I wonder if I should post a promo excerpt from Malarat here. But in the past, when I've done similar things on Live Journal, nobody commented at all. In other words, you need someone to be actually reading your blog in order for it to be a meaningful exercise!

I rather fear they are all too busy blogging themselves, and indeed tweeting.


  1. Depending on Twitter to market your book will ultimately leave you disappointed, as few people follow authors via social media so they can be spammed.

    I thing I've noticed is you're in a tough spot as you're published as Jessica Rydill, your name on Twitter is Jessica Saunders, and your handle is the inscrutable @razumova. Meanwhile, you're Rydill on Google+, Goodreads, and Wikipedia.

    The first step is deciding why you use Twitter (and any other social media platform), and then adjust accordingly, and I'd suggest that you maintain that consistency, with Saunders referenced in your description.

    Both @jessicarydill and @jrydill appear to be available.

    You should also add this blog's URL to your Goodreads and Twitter profiles, too.

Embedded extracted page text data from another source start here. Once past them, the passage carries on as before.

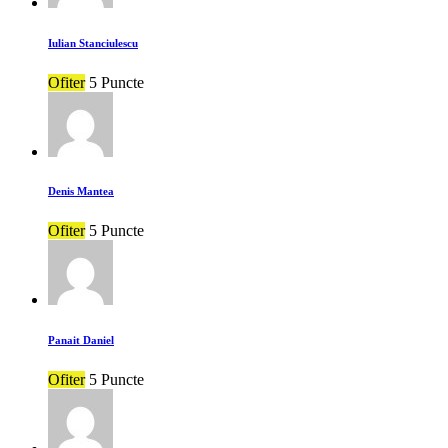
Iulian Stanciulescu
Ofiter
5 Puncte
Denis Mantea
Ofiter
5 Puncte
Panait Daniel
Ofiter
5 Puncte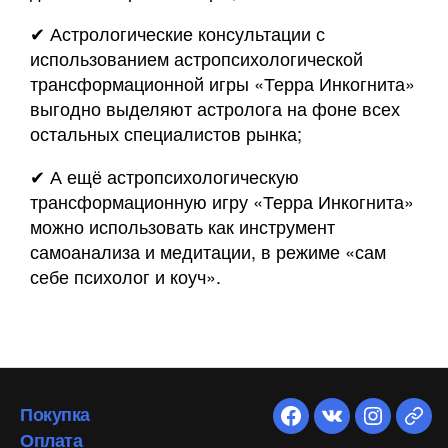
✔ Астрологические консультации с
использованием астропсихологической
трансформационной игры «Терра Инкогнита»
выгодно выделяют астролога на фоне всех
остальных специалистов рынка;
✔ А ещё астропсихологическую
трансформационную игру «Терра Инкогнита»
можно использовать как инструмент
самоанализа и медитации, в режиме «сам
себе психолог и коуч».
Покупка
Оплата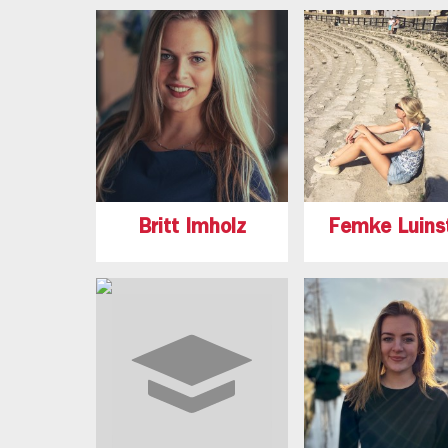
Britt Imholz
Femke Luins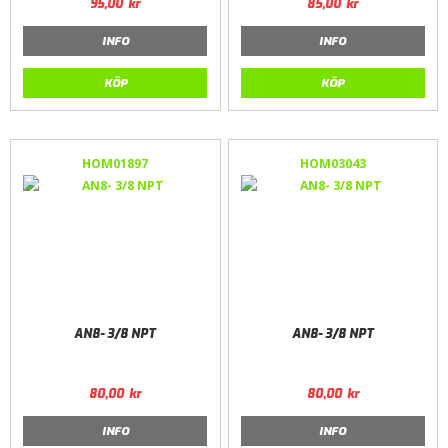
95,00
kr
85,00
kr
INFO
INFO
KÖP
KÖP
HOM01897
HOM03043
AN8- 3/8 NPT
AN8- 3/8 NPT
80,00
kr
80,00
kr
INFO
INFO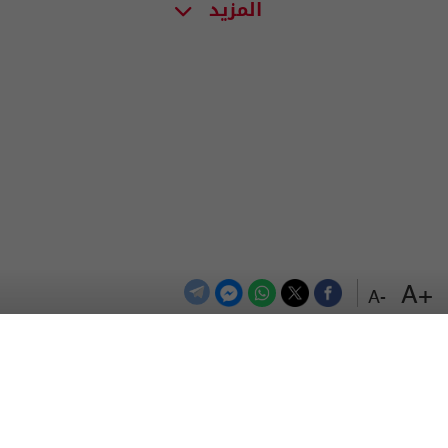
المزيد
+A
-A
الترددات
اتصل بنا
اعلن معنا
المزيد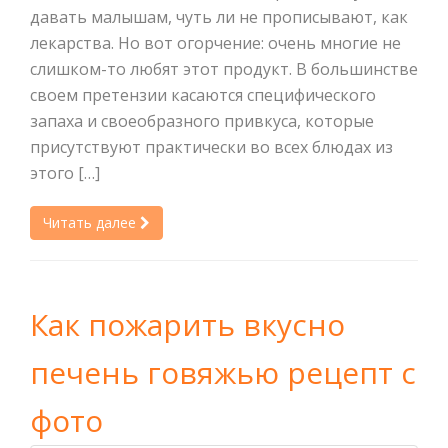
давать малышам, чуть ли не прописывают, как
лекарства. Но вот огорчение: очень многие не
слишком-то любят этот продукт. В большинстве
своем претензии касаются специфического
запаха и своеобразного привкуса, которые
присутствуют практически во всех блюдах из
этого […]
Читать далее
Как пожарить вкусно
печень говяжью рецепт с
фото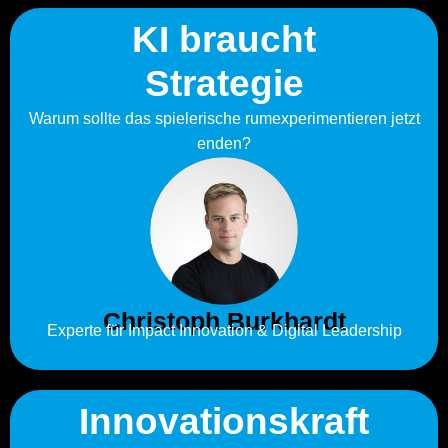
KI braucht
Strategie
Warum sollte das spielerische rumexperimentieren jetzt
enden?
Christoph Burkhardt
Experte für Impact Innovation & Digital Leadership
Innovationskraft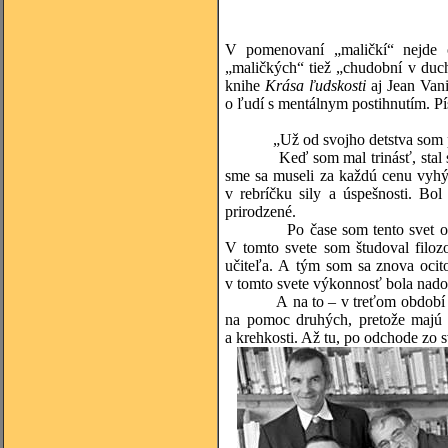
V pomenovaní „maličkí“ nejde o
„maličkých“ tiež „chudobní v duch
knihe
Krása ľudskosti
aj Jean Vani
o ľudí s mentálnym postihnutím. Pí
„Už od svojho detstva som preží
Keď som mal trinásť, stal som s
sme sa museli za každú cenu vyhýb
v rebríčku sily a úspešnosti. B
prirodzené.
Po čase som tento svet opustil
V tomto svete som študoval filoz
učiteľa. A tým som sa znova ocit
v tomto svete výkonnosť bola nado
A na to – v treťom období svojho
na pomoc druhých, pretože majú m
a krehkosti. Až tu, po odchode zo s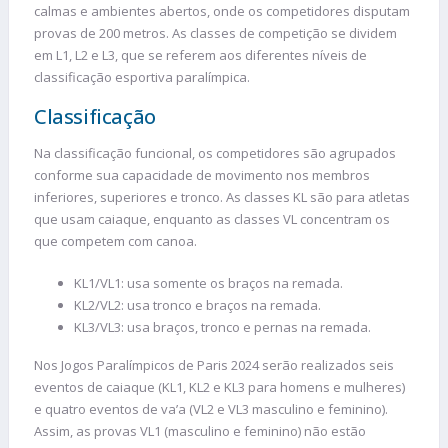
calmas e ambientes abertos, onde os competidores disputam
provas de 200 metros. As classes de competição se dividem
em L1, L2 e L3, que se referem aos diferentes níveis de
classificação esportiva paralímpica.
Classificação
Na classificação funcional, os competidores são agrupados
conforme sua capacidade de movimento nos membros
inferiores, superiores e tronco. As classes KL são para atletas
que usam caiaque, enquanto as classes VL concentram os
que competem com canoa.
KL1/VL1: usa somente os braços na remada.
KL2/VL2: usa tronco e braços na remada.
KL3/VL3: usa braços, tronco e pernas na remada.
Nos Jogos Paralímpicos de Paris 2024 serão realizados seis
eventos de caiaque (KL1, KL2 e KL3 para homens e mulheres)
e quatro eventos de va’a (VL2 e VL3 masculino e feminino).
Assim, as provas VL1 (masculino e feminino) não estão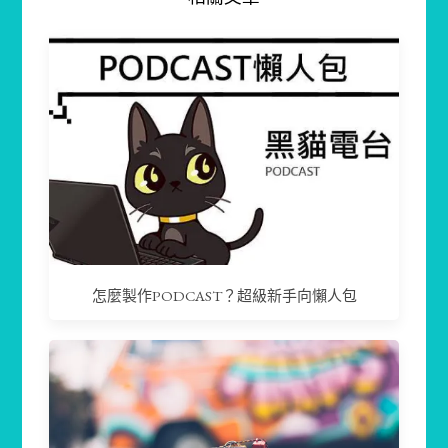
怎麼製作PODCAST？超級新手向懶人包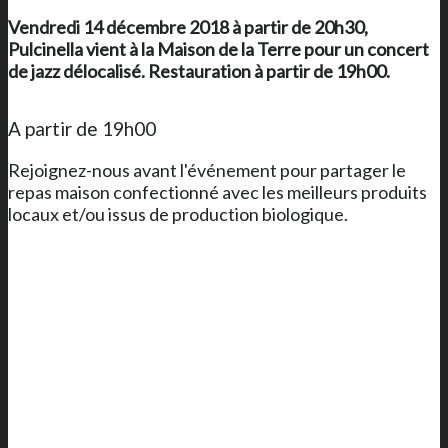
Vendredi 14 décembre 2018 à partir de 20h30,
Pulcinella vient à
la Maison de la Terre
pour un concert
de jazz délocalisé. Restauration à partir de 19h00.
A partir de 19h00
Rejoignez-nous avant l'événement pour partager le
repas maison confectionné avec les meilleurs produits
locaux et/ou issus de production biologique.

    Beyond that, here are two resources I'd recommend you check out:

  2. Thank you, Guy! I really value your advice. I think you're probably right about Twitter. I don't really like spamming people on Twitter and I wonder whether other writers who do it are on a hiding to nothing. I certainly tend to ignore most self-promoting tweets as they tend to more or less say 'Buy my book called X!'

    I have two Facebook accounts, one in my married name, and the other linked to my Goodreads author profile, in my maiden name. As for my Twitter profile - I don't know. Given that, as you say, it's not a good idea to use it to spam people with sales links, I might keep it as razumova. But you are right that I need to think!

    If I did open a Twitter account as @jessicarydill, what would happen to my followers?

    Incidentally, I think this blog posts directly to my Goodreads profile.

    I will definitely check out the links - thank you!

  3. I wouldn't suggest starting a separate Twitter account, simply changing the name to @jessicarydill so fans will immediately recognize you. You don't have to spam sales pitches every day to engage with fans and potential readers; simply be yourself, and when Malarat becomes available, don't be afraid to mention it now and then, including adding it to your bio.

    A few authors you should follow on Twitter as good examples: @suelange, @chuckwendig and @tobiasbuckell

    As for Facebook, I can see having two separate profiles; a personal account for Saunders, and an "author" account for Rydill, though the latter might be overkill until you get more comfortable with social media in general.

    Anything I can do to help, just ask. With the caveat that I'm clearly slow to respond many times! :-)

    1. Thank you, Guy! I've seen your Google+ post too.

  4. Speaking of Guy Le Charles, he just suggested you might be a good candidate for membership in Book View Cafe. I can't find any way to contact you so I'm sending you a post here. If you have been thinking about BVC, you can send a request for membership via their contact link at the website ( The membership coordinator will send you information membership.

    Hang in there and glad to meet you. I'll check out your work. If it's good enough for Guy, it's good enough for me.


    Sue Lange

  5. Thank you very much, Sue - I would love to join. I'll do as you suggest and send a membership request.

    It's really good to meet you too. Hope to be in touch soon. Thank you for the kind words!



  6. ETA: Sue, if you happen to read this, is there any way I can contact you more directly?